Memohon Pertolongan Dengan Cara Sabar Dan Mendirikan Shalat

Oleh : Akhmad Asikin,S.Ag


“Jadikanlah sabar dan shalat sebagai penolongmu…” (QS. Al-Baqarah (2): 45)

Hakekatnya sabar itu terletak pada mengingat janji Allah yang akan memberi pahala kepada siapa saja yang sabar dan menahan diri dari kemauan hawa nafsu terhadap hal-hal yang diharamkan Allah. Juga mau mengamalkan berbagai bentuk taat yang dirasakan sangat berat bagi dirinya, dan mau mengingat bahwa setiap musibah yang menimpa dirinya atau orang lain adalah takdir Allah. Karenanya sikap sabar ini memerlukan taat dan patuh kepada perintah Allah. Kemudian memohon pertolongan di dalam menghadapi berbagai musibah melalui cara sabar, ialah dengan cara mengikuti perintah-perintah Allah dan menjauhi larangan-larangan Allah, dengan mengekang hawa nafsu dari larangan-larangann tersebut. Bisa juga memohon pertolongan melaui shalat. Sebab, shalat mengandung hikmah yang besar, yakni dapat mencegah seseorang dari perbuatan keji dan mungkar. Disamping itu orang yang mendirikan shalat akan merasa dekat di hadapan Allah dan selalu dalam pengawasan-Nya, baik lahir maupun batin. Lebih-lebih jika yang dilakukan adalah shalat fardhu (wajib) yang bisa dilakukan umat Islam sebanyak lima kali dalam sehari.

Dalam hal ini Imam Ahmad meriwayatkan sebuah hadits dari Rasulullah SAW yang menceritakan bahwa jika beliau tertimpa sesuatu yang mengejutkan, beliau akan melakukan shalat.

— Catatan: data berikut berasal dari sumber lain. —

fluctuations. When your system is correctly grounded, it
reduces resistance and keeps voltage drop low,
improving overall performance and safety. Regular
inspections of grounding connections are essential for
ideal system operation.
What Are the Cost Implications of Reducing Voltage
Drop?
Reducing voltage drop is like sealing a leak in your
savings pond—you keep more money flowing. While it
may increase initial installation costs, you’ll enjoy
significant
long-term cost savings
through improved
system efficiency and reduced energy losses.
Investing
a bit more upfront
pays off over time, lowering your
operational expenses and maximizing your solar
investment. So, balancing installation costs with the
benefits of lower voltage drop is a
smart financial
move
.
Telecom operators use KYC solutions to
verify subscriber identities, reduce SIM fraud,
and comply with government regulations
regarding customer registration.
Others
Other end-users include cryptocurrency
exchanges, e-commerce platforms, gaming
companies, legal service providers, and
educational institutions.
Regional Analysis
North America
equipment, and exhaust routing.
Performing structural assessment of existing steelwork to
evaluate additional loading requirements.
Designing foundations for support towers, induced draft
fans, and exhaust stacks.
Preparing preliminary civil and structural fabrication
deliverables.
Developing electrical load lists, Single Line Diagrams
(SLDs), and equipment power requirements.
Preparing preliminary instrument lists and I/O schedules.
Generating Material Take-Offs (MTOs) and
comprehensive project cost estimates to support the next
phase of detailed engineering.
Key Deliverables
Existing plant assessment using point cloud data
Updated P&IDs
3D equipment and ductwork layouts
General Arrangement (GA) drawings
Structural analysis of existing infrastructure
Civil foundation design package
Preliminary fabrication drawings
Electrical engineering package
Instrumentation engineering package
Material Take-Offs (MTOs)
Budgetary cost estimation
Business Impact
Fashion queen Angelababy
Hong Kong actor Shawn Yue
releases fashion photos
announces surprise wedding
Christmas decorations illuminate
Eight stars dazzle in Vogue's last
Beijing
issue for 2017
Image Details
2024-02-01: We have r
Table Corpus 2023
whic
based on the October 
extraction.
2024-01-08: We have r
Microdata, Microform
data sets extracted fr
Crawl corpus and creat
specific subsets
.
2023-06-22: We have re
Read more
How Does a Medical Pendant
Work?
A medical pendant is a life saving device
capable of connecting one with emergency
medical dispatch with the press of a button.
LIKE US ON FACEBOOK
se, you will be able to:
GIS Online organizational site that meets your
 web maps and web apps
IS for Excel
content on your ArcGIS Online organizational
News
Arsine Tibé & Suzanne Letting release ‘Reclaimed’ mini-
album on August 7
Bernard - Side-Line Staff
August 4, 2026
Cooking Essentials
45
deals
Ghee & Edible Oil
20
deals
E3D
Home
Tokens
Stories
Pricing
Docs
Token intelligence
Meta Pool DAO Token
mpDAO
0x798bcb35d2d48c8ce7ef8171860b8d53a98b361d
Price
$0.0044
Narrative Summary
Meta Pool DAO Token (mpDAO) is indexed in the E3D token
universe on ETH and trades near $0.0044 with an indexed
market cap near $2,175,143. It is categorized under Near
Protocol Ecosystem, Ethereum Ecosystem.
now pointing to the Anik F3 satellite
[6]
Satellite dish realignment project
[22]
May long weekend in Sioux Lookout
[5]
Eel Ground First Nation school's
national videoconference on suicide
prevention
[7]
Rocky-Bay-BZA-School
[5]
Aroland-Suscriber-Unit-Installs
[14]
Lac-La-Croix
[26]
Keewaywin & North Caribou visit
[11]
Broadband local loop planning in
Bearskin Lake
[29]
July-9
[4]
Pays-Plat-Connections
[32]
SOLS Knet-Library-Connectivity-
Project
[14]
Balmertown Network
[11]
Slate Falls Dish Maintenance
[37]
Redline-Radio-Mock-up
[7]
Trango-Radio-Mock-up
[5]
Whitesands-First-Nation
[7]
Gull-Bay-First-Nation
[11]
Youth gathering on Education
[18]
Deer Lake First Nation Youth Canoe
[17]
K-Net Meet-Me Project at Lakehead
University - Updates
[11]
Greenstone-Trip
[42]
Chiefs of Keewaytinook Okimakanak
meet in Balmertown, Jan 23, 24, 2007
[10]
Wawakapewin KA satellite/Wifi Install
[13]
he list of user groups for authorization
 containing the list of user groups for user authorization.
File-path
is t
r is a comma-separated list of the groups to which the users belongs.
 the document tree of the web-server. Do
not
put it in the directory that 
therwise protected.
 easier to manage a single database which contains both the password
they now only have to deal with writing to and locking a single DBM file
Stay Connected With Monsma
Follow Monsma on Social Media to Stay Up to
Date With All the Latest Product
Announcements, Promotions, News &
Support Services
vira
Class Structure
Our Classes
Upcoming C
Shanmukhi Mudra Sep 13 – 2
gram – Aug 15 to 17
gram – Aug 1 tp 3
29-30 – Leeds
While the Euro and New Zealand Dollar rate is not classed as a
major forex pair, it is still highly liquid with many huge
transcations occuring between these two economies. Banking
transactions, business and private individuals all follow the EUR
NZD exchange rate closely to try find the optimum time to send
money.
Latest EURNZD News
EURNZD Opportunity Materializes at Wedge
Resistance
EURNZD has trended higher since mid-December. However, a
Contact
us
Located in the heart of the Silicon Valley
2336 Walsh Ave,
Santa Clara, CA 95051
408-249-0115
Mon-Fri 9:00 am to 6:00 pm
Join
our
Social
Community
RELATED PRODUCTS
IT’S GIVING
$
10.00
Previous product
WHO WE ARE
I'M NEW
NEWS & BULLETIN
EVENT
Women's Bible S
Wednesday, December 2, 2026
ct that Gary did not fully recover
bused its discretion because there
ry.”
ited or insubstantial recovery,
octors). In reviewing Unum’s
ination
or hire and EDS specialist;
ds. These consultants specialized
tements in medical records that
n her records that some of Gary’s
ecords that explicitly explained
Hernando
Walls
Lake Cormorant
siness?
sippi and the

Juga diriwayatkan dari Abdullah Ibnu Abbas, bahwa beliau diberitahu tentang kematian putrinya, sedang ketika itu ia dalam perjalanan. Mendengar berita tersebut ia mengucapkan istirja (membaca Inna lil-laahi wa inna ilaihi Raji’uun). Kemudian ia berhenti sebentar, dan turun dari kendaraannya, lalu mendirikan shalat. Setelah itu ia meneruskan perjalanan sambil membaca ayat:


“…Dan sesungguhnya yang demikian itu sungguh berat, kecuali bagi orang-orang yang khusyu'” (QS. Al-Baqarah (2): 45)

Artinya sesungguhnya shalat itu terasa sangat berat kecuali bagi orang-orang yang takut kepada siksaan Allah. Shalat dirasakan tidak berat bagi mereka karena dilakukan penuh dengan mubnajat kepada Allah SWT. Sehingga shalat tidak dirasakan sebagai perbuatan yang melelahkan.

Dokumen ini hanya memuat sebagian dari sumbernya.